Belakangan terungkap adanya kasus vaksin palsu terjadi beberapa rumah sakit dan bidan-bidan. Hal tersebut masuk dalam kategori tindak kriminal yang sangat jahat. Ini karena anak akan menjadi korban. Para ibu yang membawa anaknya ke rumah sakit atau bidan untuk mendapatkan vaksin agar terhindar dari penyakit justru para oknum memanfaatkan untuk mendapatkan keuntungan pribadi.
Kasus mengenai vaksin palsu sudah ditindaklanjuti. Bahkan Kementerian Kesehatan telah membentuk satgas khusus untuk mengatasi kasus ini. Satgas tersebut terdiri dari Kementerian Kesehatan, BPOM, Bareskrim Polri, dan IDAI.

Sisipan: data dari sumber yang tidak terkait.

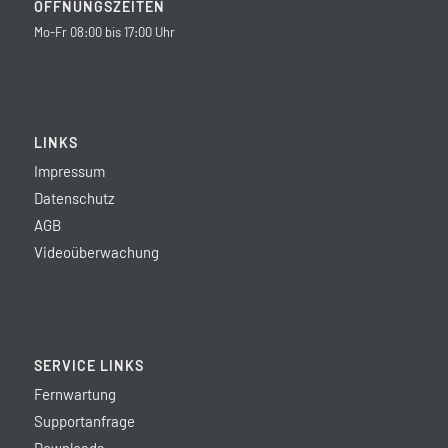
ÖFFNUNGSZEITEN
Mo-Fr 08:00 bis 17:00 Uhr
LINKS
Impressum
Datenschutz
AGB
Videoüberwachung
SERVICE LINKS
Fernwartung
Supportanfrage
Downloads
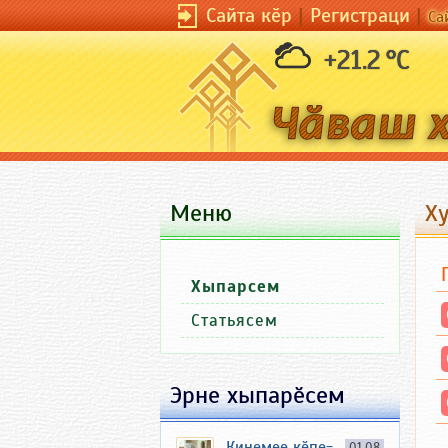
Сайта кӗр
|
Регистраци
|
Са
+21.2 °C
Меню
Х
Хыпарсем
Статьясем
Эрне хыпарӗсем
Кинемее кӗпе-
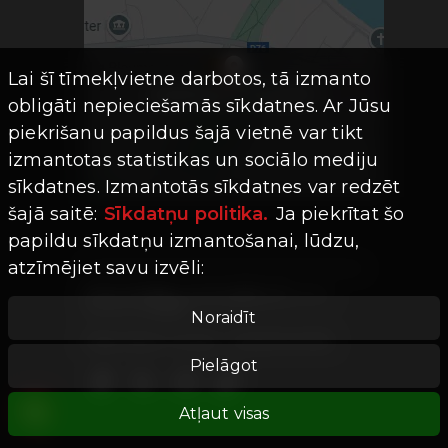
Lai šī tīmekļvietne darbotos, tā izmanto
obligāti nepieciešamās sīkdatnes. Ar Jūsu
piekrišanu papildus šajā vietnē var tikt
izmantotas statistikas un sociālo mediju
sīkdatnes. Izmantotās sīkdatnes var redzēt
šajā saitē:
Sīkdatņu politika.
Ja piekrītat šo
papildu sīkdatņu izmantošanai, lūdzu,
atzīmējiet savu izvēli:
Visas tiesības aizsargātas ©
Limro
Studios
|
2026
Noraidīt
Mājaslapas versija -
202607241755
Pielāgot
Atļaut visas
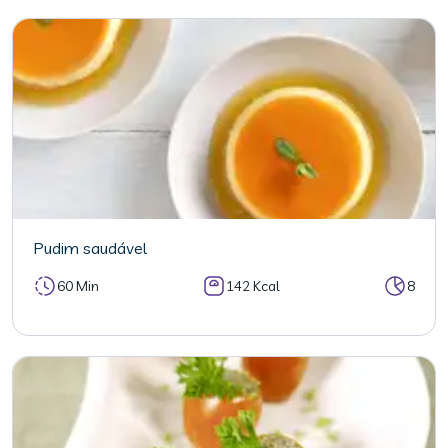
Pudim saudável
60 Min
142 Kcal
8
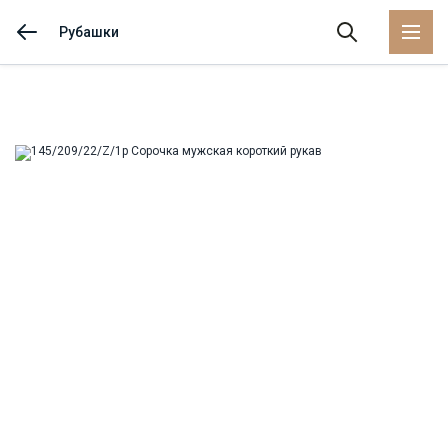
Рубашки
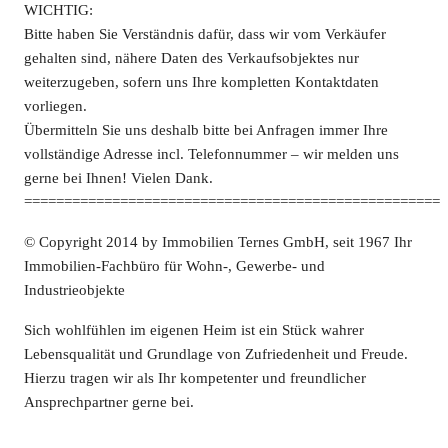
WICHTIG:
Bitte haben Sie Verständnis dafür, dass wir vom Verkäufer
gehalten sind, nähere Daten des Verkaufsobjektes nur
weiterzugeben, sofern uns Ihre kompletten Kontaktdaten
vorliegen.
Übermitteln Sie uns deshalb bitte bei Anfragen immer Ihre
vollständige Adresse incl. Telefonnummer – wir melden uns
gerne bei Ihnen! Vielen Dank.
====================================================
© Copyright 2014 by Immobilien Ternes GmbH, seit 1967 Ihr
Immobilien-Fachbüro für Wohn-, Gewerbe- und
Industrieobjekte
Sich wohlfühlen im eigenen Heim ist ein Stück wahrer
Lebensqualität und Grundlage von Zufriedenheit und Freude.
Hierzu tragen wir als Ihr kompetenter und freundlicher
Ansprechpartner gerne bei.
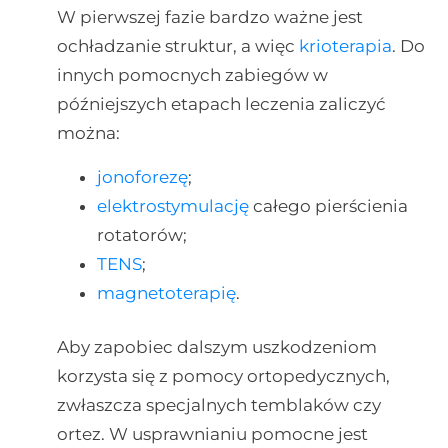
W pierwszej fazie bardzo ważne jest
ochładzanie struktur, a więc
krioterapia
. Do
innych pomocnych zabiegów w
późniejszych etapach leczenia zaliczyć
można:
jonoforezę
;
elektrostymulację
całego pierścienia
rotatorów;
TENS
;
magnetoterapię
.
Aby zapobiec dalszym uszkodzeniom
korzysta się z pomocy ortopedycznych,
zwłaszcza specjalnych temblaków czy
ortez. W usprawnianiu pomocne jest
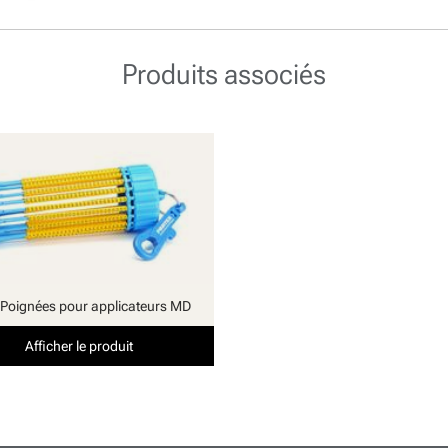
Produits associés
Poignées pour applicateurs MD
Afficher le produit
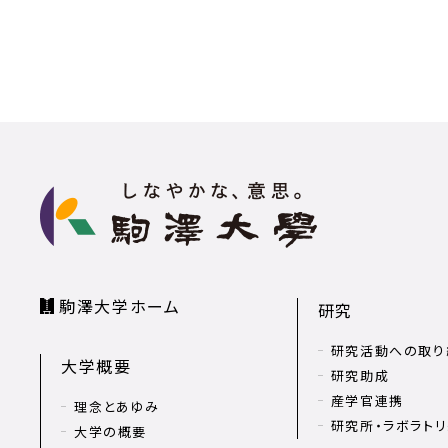
駒澤大学ホーム
研究
研究活動への取り
大学概要
研究助成
産学官連携
理念とあゆみ
研究所・ラボラト
大学の概要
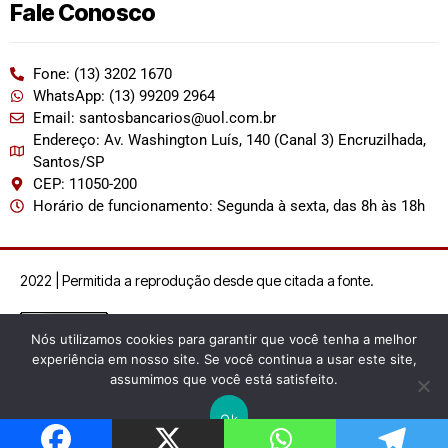
Fale Conosco
Fone: (13) 3202 1670
WhatsApp: (13) 99209 2964
Email: santosbancarios@uol.com.br
Endereço: Av. Washington Luís, 140 (Canal 3) Encruzilhada,
Santos/SP
CEP: 11050-200
Horário de funcionamento: Segunda à sexta, das 8h às 18h
2022 | Permitida a reprodução desde que citada a fonte.
Nós utilizamos cookies para garantir que você tenha a melhor
experiência em nosso site. Se você continua a usar este site,
assumimos que você está satisfeito.
Ok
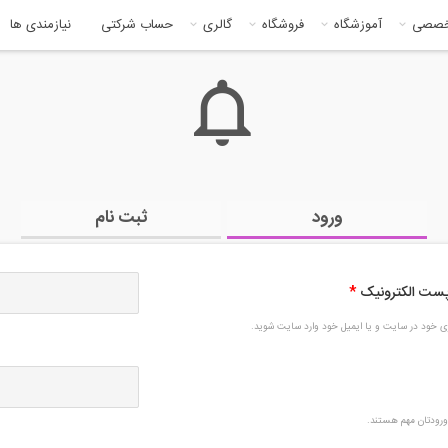
خصصی
آموزشگاه
فروشگاه
گالری
حساب شرکتی
نیازمندی ها
ورود
ثبت نام
 پست الکترونیک
*
بری خود در سایت و یا ایمیل خود وارد سایت شوید.
رودتان مهم هستند.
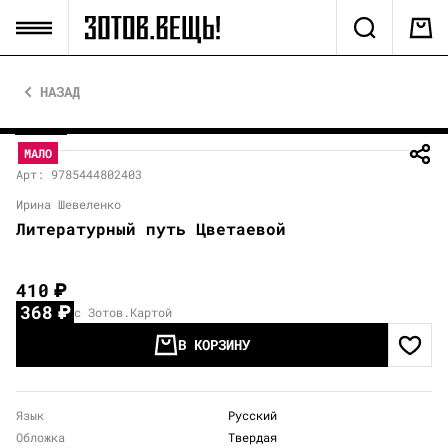
НАЗАД
МАЛО
Арт: 9785444802403
Ирина Шевеленко
Литературный путь Цветаевой
410
₽
368
₽
с Зотов.Картой
В КОРЗИНУ
Язык
Русский
Обложка
Твердая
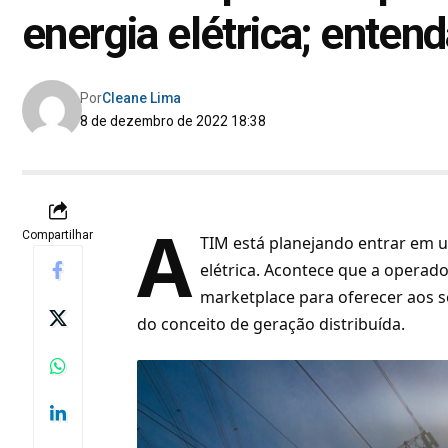
energia elétrica; enten
Por
Cleane Lima
8 de dezembro de 2022 18:38
A
Compartilhar
TIM está planejando entrar em 
elétrica. Acontece que a operad
marketplace para oferecer aos s
do conceito de geração distribuída.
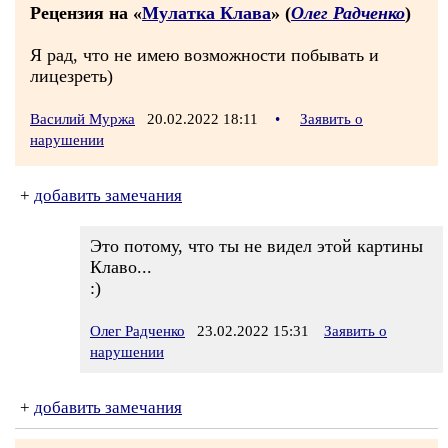
Рецензия на «
Мулатка Клава
» (
Олег Радченко
)
Я рад, что не имею возможности побывать и
лицезреть)
Василий Муржа
20.02.2022 18:11
•
Заявить о
нарушении
+
добавить замечания
Это потому, что ты не видел этой картины
Клаво...
:)
Олег Радченко
23.02.2022 15:31
Заявить о
нарушении
+
добавить замечания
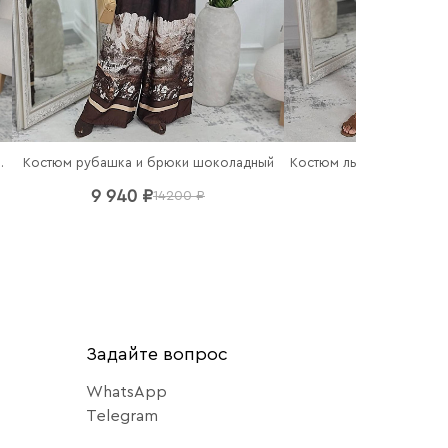
Костюм рубашка и брюки шоколадный
шью шоколадный
9 940 ₽
7 840 ₽
14200 ₽
112
Задайте вопрос
WhatsApp
Telegram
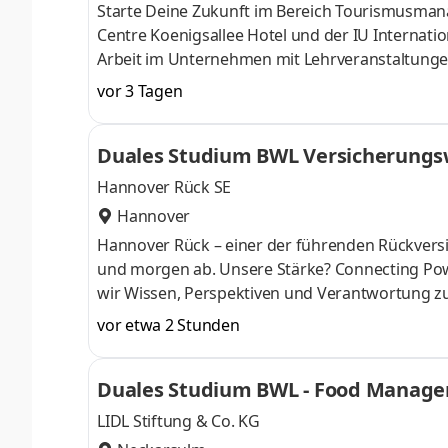
Starte Deine Zukunft im Bereich Tourismusm
Centre Koenigsallee Hotel und der IU Internati
Arbeit im Unternehmen mit Lehrveranstaltunge
unterstützen Dich dabei, Dein Wissen gezielt zu 
vor 3 Tagen
Hauptsächlich kommen unsere Gäste aus den Ber
Herzlichkeit und Leidenschaft Gastgeber:innen 
Duales Studium BWL Versicherungsw
Städteaufenthalt – stilvolle, farb
Hannover Rück SE
Hannover
Hannover Rück – einer der führenden Rück­versi
und morgen ab. Unsere Stärke? Connecting Pow
wir Wissen, Perspektiven und Verant­wortung z
entwickeln uns sowie unsere Services und Produk
vor etwa 2 Stunden
digitale Tools oder prag­matische Lösungen fü
mit­gestalten. Klingt gut? Lerne uns als verläss
Duales Studium BWL - Food Manage
Du kannst dich nicht zwischen Au
LIDL Stiftung & Co. KG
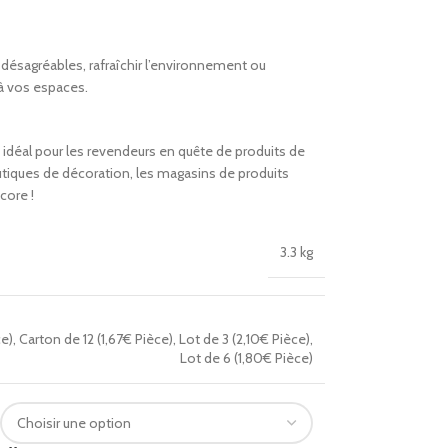
s désagréables, rafraîchir l’environnement ou
à vos espaces.
 idéal pour les revendeurs en quête de produits de
boutiques de décoration, les magasins de produits
core !
3.3 kg
ce)
,
Carton de 12 (1,67€ Pièce)
,
Lot de 3 (2,10€ Pièce)
,
Lot de 6 (1,80€ Pièce)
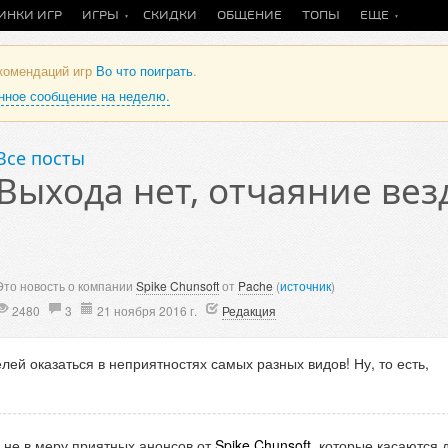
ИНКИ ИГР
ИГРЫ
СКИДКИ
ОБЩЕНИЕ
ТОПЫ
ЕЩЕ
екомендаций игр
Во что поиграть
.
анное сообщение на неделю.
Все посты
Выхода нет, отчаяние вез
Это новость о компании
Spike Chunsoft
от
Pache
(
источник
)
2480
3
21 ноября 2016 г.
Редакция
ей оказаться в неприятностях самых разных видов! Ну, то есть,
 не в меру приятных анонсов от
Spike Chunsoft
, которые касаются 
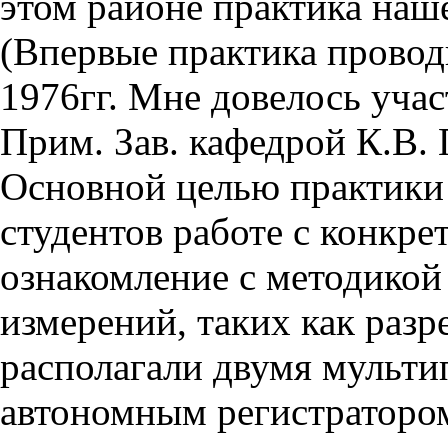
этом районе практика наш
(Впервые практика проводи
1976гг. Мне довелось участ
Прим. Зав. кафедрой К.В. 
Основной целью практики 
студентов работе с конкр
ознакомление с методикой
измерений, таких как разр
располагали двумя мульт
автономным регистратором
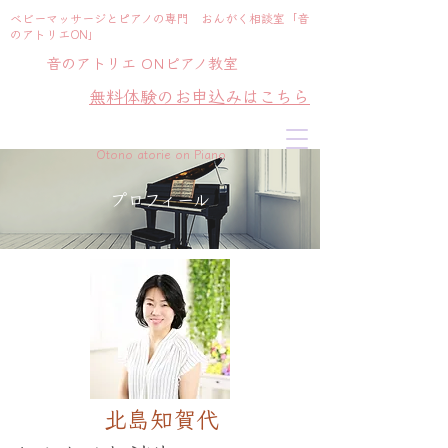
ベビーマッサージとピアノの専門 おんがく相談室「音
のアトリエON」
​ 音のアトリエ ONピアノ教室
無料体験のお申込みはこちら
Otono atorie on Piano
プロフィール
北島知賀代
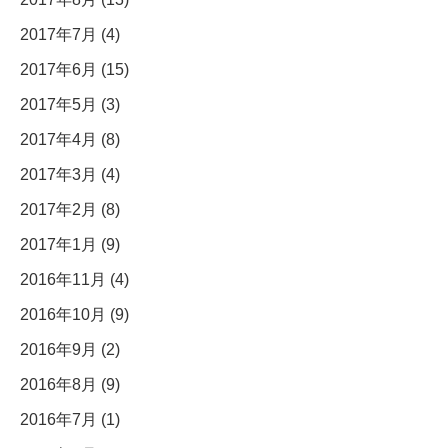
2017年7月 (4)
2017年6月 (15)
2017年5月 (3)
2017年4月 (8)
2017年3月 (4)
2017年2月 (8)
2017年1月 (9)
2016年11月 (4)
2016年10月 (9)
2016年9月 (2)
2016年8月 (9)
2016年7月 (1)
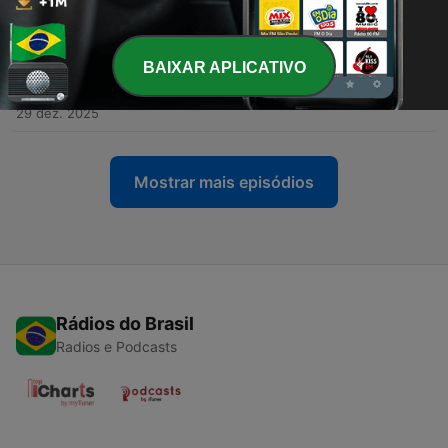
SPURGEON
30 dez. 2025
BAIXAR APLICATIVO
-
366
29 de dezembro | Devocional Diário CHARLES
SPURGEON
29 dez. 2025
Mostrar mais episódios
Rádios do Brasil
Radios e Podcasts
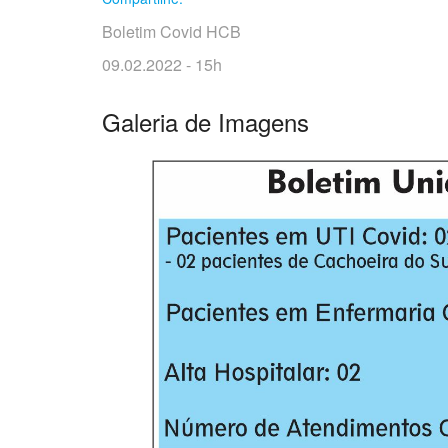
Boletim Covid HCB
09.02.2022 - 15h
Galeria de Imagens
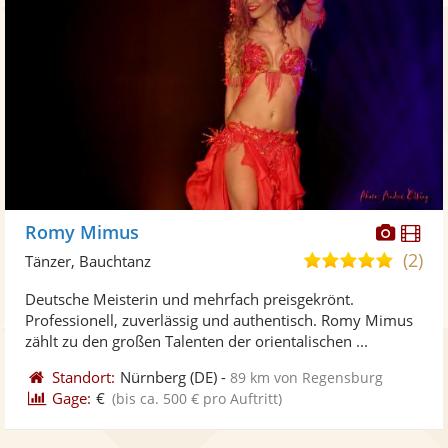
Diese
Di
Romy Mimus
Künst
Kü
(2)
5,0
Tänzer, Bauchtanz
stellt
ste
von
Deutsche Meisterin und mehrfach preisgekrönt.
Fotos
Vi
5
Professionell, zuverlässig und authentisch. Romy Mimus
bereit
ber
Sternen
zählt zu den großen Talenten der orientalischen ...
Standort:
Nürnberg
(DE)
-
89 km von Regensburg
Gage:
€
(bis ca. 500 € pro Auftritt)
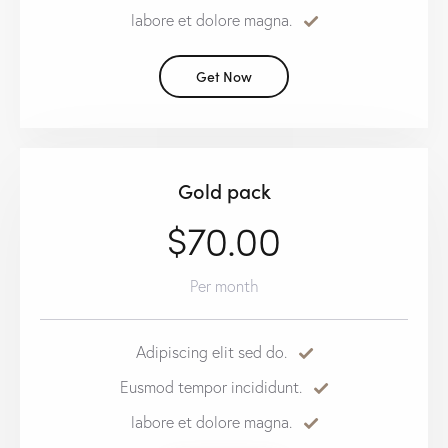
labore et dolore magna.
Get Now
Gold pack
$70.00
Per month
Adipiscing elit sed do.
Eusmod tempor incididunt.
labore et dolore magna.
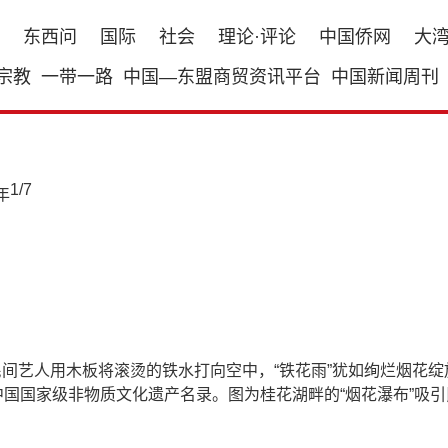
东西问
国际
社会
理论·评论
中国侨网
大
宗教
一带一路
中国—东盟商贸资讯平台
中国新闻周刊
1
/
7
间艺人用木板将滚烫的铁水打向空中，“铁花雨”犹如绚烂烟花绽放
入中国国家级非物质文化遗产名录。图为桂花湖畔的“烟花瀑布”吸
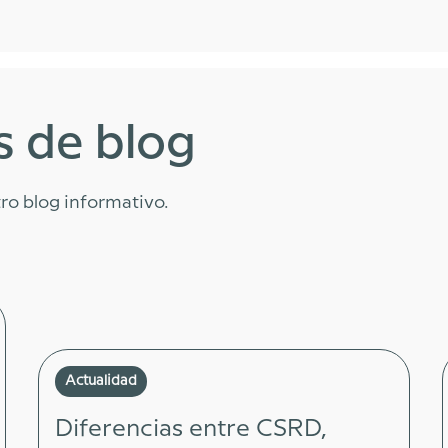
s de blog
ro blog informativo.
Actualidad
Diferencias entre CSRD,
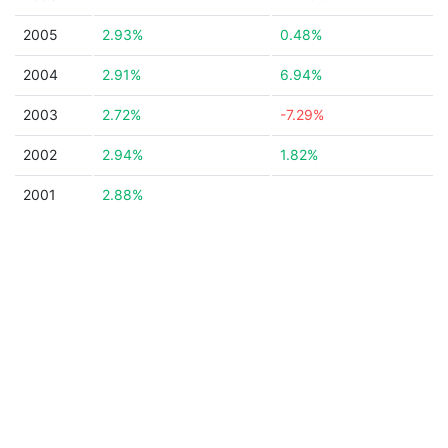
2005
2.93%
0.48%
2004
2.91%
6.94%
2003
2.72%
-7.29%
2002
2.94%
1.82%
2001
2.88%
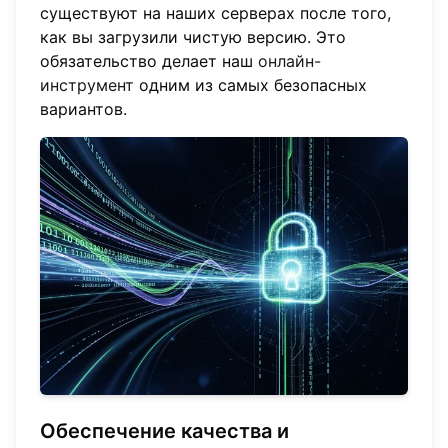
существуют на наших серверах после того,
как вы загрузили чистую версию. Это
обязательство делает наш
онлайн-
инструмент
одним из самых безопасных
вариантов.
Обеспечение качества и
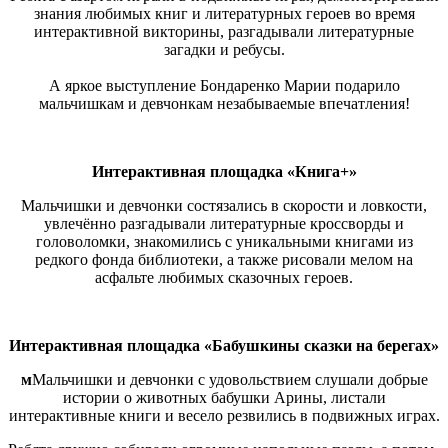
знания любимых книг и литературных героев во время
интерактивной викторины, разгадывали литературные
загадки и ребусы.
А яркое выступление Бондаренко Марии подарило
мальчишкам и девчонкам незабываемые впечатления!
Интерактивная площадка «Книга+»
Мальчишки и девчонки состязались в скорости и ловкости,
увлечённо разгадывали литературные кроссворды и
головоломки, знакомились с уникальными книгами из
редкого фонда библиотеки, а также рисовали мелом на
асфальте любимых сказочных героев.
Интерактивная площадка «Бабушкины сказки на берегах»
м
Мальчишки и девчонки с удовольствием слушали добрые
истории о животных бабушки Арины, листали
интерактивные книги и весело резвились в подвижных играх.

Kasus mengenai vaksin palsu tentu membuat kekhawatiran para ibu untuk kesehatan anaknya. Lalu bagaimana cara mendeteksi vaksin palsu?
Mendeteksi vaksin palsu
Agar tidak salah untuk kedepannya, ibu harus memperhatikan vaksin apa yang akan diberikan untuk anak. Vaksin dengan biaya mudah harus dicek kebenarannya. Setap barang yang palsu tentu memiliki celah perbedaan dengan yang asli.
Kepala Sales Domestik PT Bio Farma Drajat Alamsyah mengungkapkan bahwa vaksin palsu dapatan dilihat dari kualitas kemasannya yang kurang bagus. Kemudian kode produksi yang tertera dalam kemasan tercetak buram atau tidak jelas, serta perbedaan pada karet penahan.
Selain itu, seorang dokter, dr. Dirga menjelaskan bahwa tanda-tanda vaksin palsu adalah tanggal kadaluwarsa dan kode produksi pada kemasan yang berbeda dengan isi. Umumnya vaksin palsu terlihat lebih keruh. Berbeda dengan vaksin asli yang terlihat bening. Segel pada vaksin palsu juga cenderung tidak rapi atau rusak. Hal tersebut dapat dilihat secara visual.
Sementara jika dilakukan pengecekan laboratorium, vaksin palsu memilki kandungan dan kadar yang tidak sama dengan yang dimiliki vaksin asli.
Dampak vaksin palsu untuk kesehatan
Dokter spesialisasi bidang vaksinologi, Digra Sakti Rambe mengungkapkan bahwa dampak vaksin palsu dapat ditelaah dari dua segi, yakni kesmanan produk dan proteksi. Jika melihat dari segi keamanan produk maka Dirga merujuk kepada sejumlah tersangka yang dimuat di media massa bahwa vaksin palsu dibuat dengan cara mencampur cairan infus dengan vaksin asli. Campuran tersebut memang tidak berdampak fatal terhadap tubuh dalam jangka panjang. Namun kemungkinan infeksi akibat proses pembuatn vaksin palsu akan ada apabilan lingkungan yang tidak steril.
Pencampuran bahan tersebut dapat terjadi kontaminasi bakteri, virus, atau kuman. Sehingga dapat membuat anak yang disuntikkan mengalami infeksi lokal di bekas suntikan. Jika cairan tersebut terkontaminasi maka infeksi dapat meluas ke seluruh tubuh.
Dampak dari vaksin palsu selanjutnya dari segi proteksi. Seorang anak yang tidak memiliki proteksi atau perlindungan atas virus-virus tertentu akibat vaksin palsu yang disuntikkan padanya. Sebagai contoh adalah anak usia 2 bulan akan disuntik vaksin BCG. Seandainya vaksin yang disuntikan adalah palsu maka tubuh dari anak tersebut tentan terhadap kuman TBC.
Sebelumnya kasus vaksin palsu terjadi di beberapa rumah sakit di Indonesia. Kasus tersebut melibatkan 25 orang yang saat ini sudah dijadikan tersangka. Berkas tiga tersangka di antaranya Irnawati, Sutanto, dan Mirza telah lengkap dan sisanya masih menunggu. 25 orang tersangka tersebut memiliki peran berbeda-beda, ada yang menjadi produsen, distributor, dan sebagainya. Bahkan kasus ini melibatkan beberapa dokter.